On October 5, 1927, his wife Margaret Colcleugh died. Idington died shortly after his retirement on February 7, 1928, at the age of 87 in Ottawa. He is buried in Avondale Cemetery in Stratford.

== Legacy ==

Idington was created a provincial QC in 1876 and a dominion QC in 1885.

Supreme Court historians James Snell and Frederick Vaughan describe Idington's refusal to resign despite his health issues and incapacity to sit as a justice as "pathetic". However, Snell and Vaughan note that Idington's refusal to resign was important for the King government to secure bipartisan support for introducing a mandatory retirement age for the Supreme Court.
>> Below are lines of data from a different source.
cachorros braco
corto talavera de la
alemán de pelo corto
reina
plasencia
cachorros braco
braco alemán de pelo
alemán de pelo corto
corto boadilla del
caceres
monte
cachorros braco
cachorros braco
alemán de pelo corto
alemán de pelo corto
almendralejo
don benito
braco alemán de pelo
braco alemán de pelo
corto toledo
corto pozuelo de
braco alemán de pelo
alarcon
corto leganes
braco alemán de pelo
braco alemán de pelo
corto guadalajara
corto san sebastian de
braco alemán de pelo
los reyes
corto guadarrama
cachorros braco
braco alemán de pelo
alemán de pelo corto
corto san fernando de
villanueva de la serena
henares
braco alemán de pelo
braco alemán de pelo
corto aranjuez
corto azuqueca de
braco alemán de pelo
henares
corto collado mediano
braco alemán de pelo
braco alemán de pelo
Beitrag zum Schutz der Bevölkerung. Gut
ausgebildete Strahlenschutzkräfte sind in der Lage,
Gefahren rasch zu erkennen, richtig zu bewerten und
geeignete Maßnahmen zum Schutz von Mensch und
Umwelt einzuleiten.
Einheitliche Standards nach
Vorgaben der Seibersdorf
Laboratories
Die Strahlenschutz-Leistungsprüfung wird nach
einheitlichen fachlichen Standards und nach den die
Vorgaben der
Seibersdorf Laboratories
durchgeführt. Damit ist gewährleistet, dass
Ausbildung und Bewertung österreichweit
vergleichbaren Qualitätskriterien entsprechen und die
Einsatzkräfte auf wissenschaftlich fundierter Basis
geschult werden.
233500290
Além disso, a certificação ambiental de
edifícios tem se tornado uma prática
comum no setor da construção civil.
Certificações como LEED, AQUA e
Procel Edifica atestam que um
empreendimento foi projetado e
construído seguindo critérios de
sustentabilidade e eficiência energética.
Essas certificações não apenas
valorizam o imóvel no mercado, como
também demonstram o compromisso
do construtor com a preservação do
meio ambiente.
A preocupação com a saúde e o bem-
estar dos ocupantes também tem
Ian Bushnell describes Idington as an "individualist and renegade", whose jurisprudence declined over the years eventually becoming "erratic and petty." he took a progressive civil rights approach in Quong Wing (1914) and Gray (1918). When considering civil law cases from Quebec, Idington is described as running "roughshod" over the civil law, taking a strong common law approach and favored uniformity in Canadian law.

Biographer Gordon Bale notes that Idington had several partners in private practice, and that he may have been difficult to work with.